The output bits would control the segments of a digit display, one bit for each segment. The segment is lit when the corresponding bit is 0, otherwise it is off (negative logic).
For all numbers greater than 9 the digit must be off. All these 6 cases may be covered in a single assignment under the default case.
Open the transcoder VPL activity on Moodle, upload the source file of the transcoder, run the test and check the results. In case of errors fix the design and retry. After you get TEST PASS on Moodle, proceed to implementation.
Test the transcoder by connecting its 4 bit input to SW[3], SW[2], SW[1] and SW[0], and displaying the output on a 7-segment display, the right digit (Digit0) of DE1-SOC display.
Coding style:
- case statements should always include the default case.
Exercise 2
Implement a 3 bit adder whose result is displayed as a hexadecimal digit.
The result of the 3 bit addition is in the range [0, ... ,14] and it may be written in the hexadecimal base using only one digit. The transcoder must be extended to show hexadecimal digits greater than 9. Use the most common 7-segment symbols for them:
- create a new project in a new folder
- create a new source file for the top-level module
- create a new source file for the adder.
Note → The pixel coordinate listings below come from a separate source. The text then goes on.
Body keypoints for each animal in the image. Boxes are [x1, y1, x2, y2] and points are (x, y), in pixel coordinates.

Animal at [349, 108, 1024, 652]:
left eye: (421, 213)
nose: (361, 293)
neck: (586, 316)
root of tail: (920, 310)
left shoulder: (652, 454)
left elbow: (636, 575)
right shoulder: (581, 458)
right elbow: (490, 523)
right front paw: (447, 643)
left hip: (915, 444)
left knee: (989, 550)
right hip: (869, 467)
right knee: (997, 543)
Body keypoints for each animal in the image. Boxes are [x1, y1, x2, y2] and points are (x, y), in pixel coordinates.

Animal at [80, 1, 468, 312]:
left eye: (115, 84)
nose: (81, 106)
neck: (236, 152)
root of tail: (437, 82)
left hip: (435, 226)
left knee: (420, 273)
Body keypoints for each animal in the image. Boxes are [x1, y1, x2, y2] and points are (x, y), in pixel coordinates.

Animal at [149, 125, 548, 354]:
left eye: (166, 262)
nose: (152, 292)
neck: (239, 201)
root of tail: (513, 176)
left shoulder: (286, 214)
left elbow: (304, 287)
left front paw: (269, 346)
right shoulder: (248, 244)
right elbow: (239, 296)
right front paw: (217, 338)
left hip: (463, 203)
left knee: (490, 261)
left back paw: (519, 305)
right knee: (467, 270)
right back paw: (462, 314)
The adder is described behaviorally using a continuous assignment.
- copy from the folder of Exercise 1 the source file of the transcoder module into the folder of this project. Add the file to the project.
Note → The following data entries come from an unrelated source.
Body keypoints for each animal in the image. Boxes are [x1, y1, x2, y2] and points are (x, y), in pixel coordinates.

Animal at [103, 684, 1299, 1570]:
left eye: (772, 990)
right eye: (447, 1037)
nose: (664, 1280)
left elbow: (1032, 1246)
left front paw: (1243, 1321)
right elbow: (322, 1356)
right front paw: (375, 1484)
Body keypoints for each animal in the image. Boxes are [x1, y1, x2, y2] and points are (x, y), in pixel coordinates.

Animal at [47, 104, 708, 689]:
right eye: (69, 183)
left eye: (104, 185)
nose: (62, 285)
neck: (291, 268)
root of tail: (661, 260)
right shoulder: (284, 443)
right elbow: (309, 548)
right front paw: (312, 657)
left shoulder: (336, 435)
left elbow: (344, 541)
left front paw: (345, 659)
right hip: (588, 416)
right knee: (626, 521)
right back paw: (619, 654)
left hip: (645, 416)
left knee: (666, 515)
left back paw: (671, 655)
- the top-level module has a structural description. It contains only the instances of the adder and of the transcoder.
- assign switches SW[9], SW[8] and SW[7] for the input a, SW[2], SW[1] and SW[0] for the input b, and Digit0 pins for the output seg
- implement and check that the result of adding two 3 bit numbers is correctly displayed on Digit0 (in hexadecimal)
Exercise 3
Implement a 3 x 3 bits multiplier, with the result shown in decimal base as a 2 digits number.
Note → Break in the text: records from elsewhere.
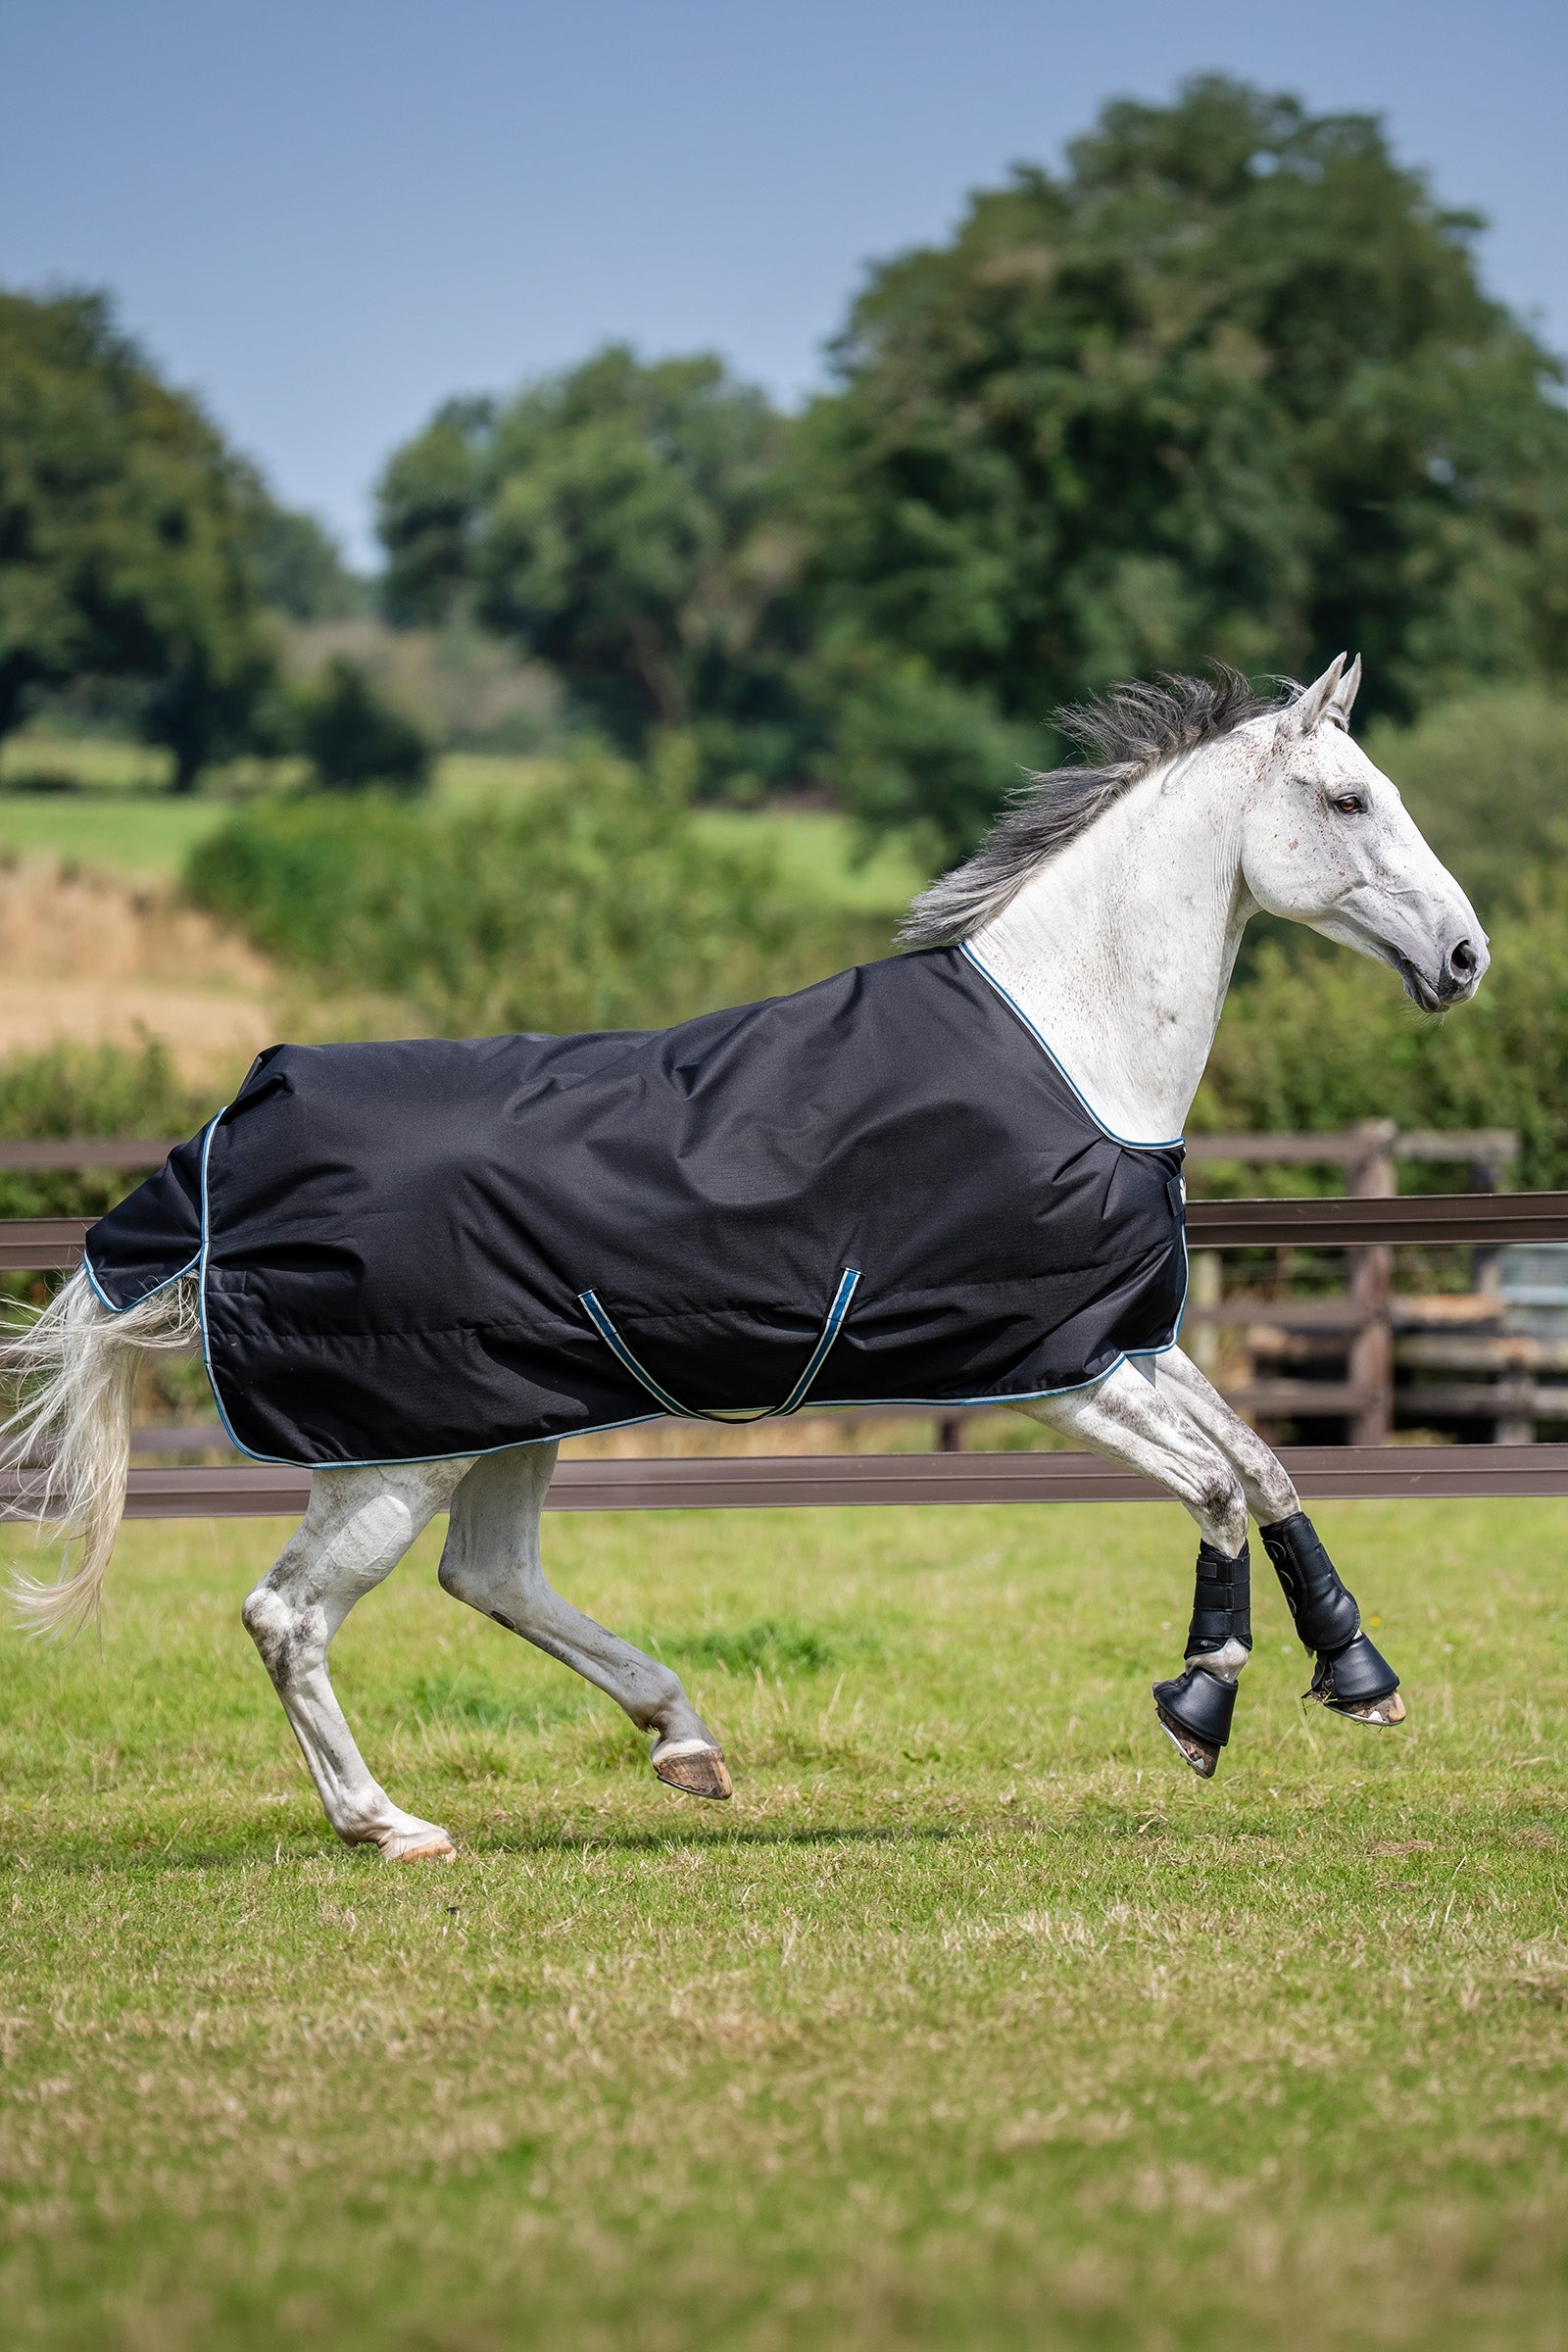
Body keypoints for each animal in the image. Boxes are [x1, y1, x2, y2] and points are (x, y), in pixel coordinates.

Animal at [1, 655, 1486, 1858]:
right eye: (1347, 801)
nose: (1466, 957)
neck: (1068, 1049)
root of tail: (231, 1131)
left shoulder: (1129, 1342)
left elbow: (1265, 1464)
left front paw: (1358, 1679)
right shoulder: (1056, 1367)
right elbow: (1216, 1486)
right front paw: (1198, 1708)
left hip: (510, 1414)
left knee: (488, 1578)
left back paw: (684, 1742)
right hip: (399, 1448)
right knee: (291, 1616)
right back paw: (391, 1825)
This project comprises a top module with 4 blocks. The first block, multiplier, takes in two 3 bit numbers, a and b, and delivers the result of their multiplication in binary format. The input operands and the result are treated as unsigned integers (natural numbers). The next block, BCD converter, converts the result from the binary format to the decimal. The decimal digits are coded in binary, therefore a multidigit number is coded in the so called BCD format (Binary-coded decimal), where each decimal digit is represented as a 4 bit number.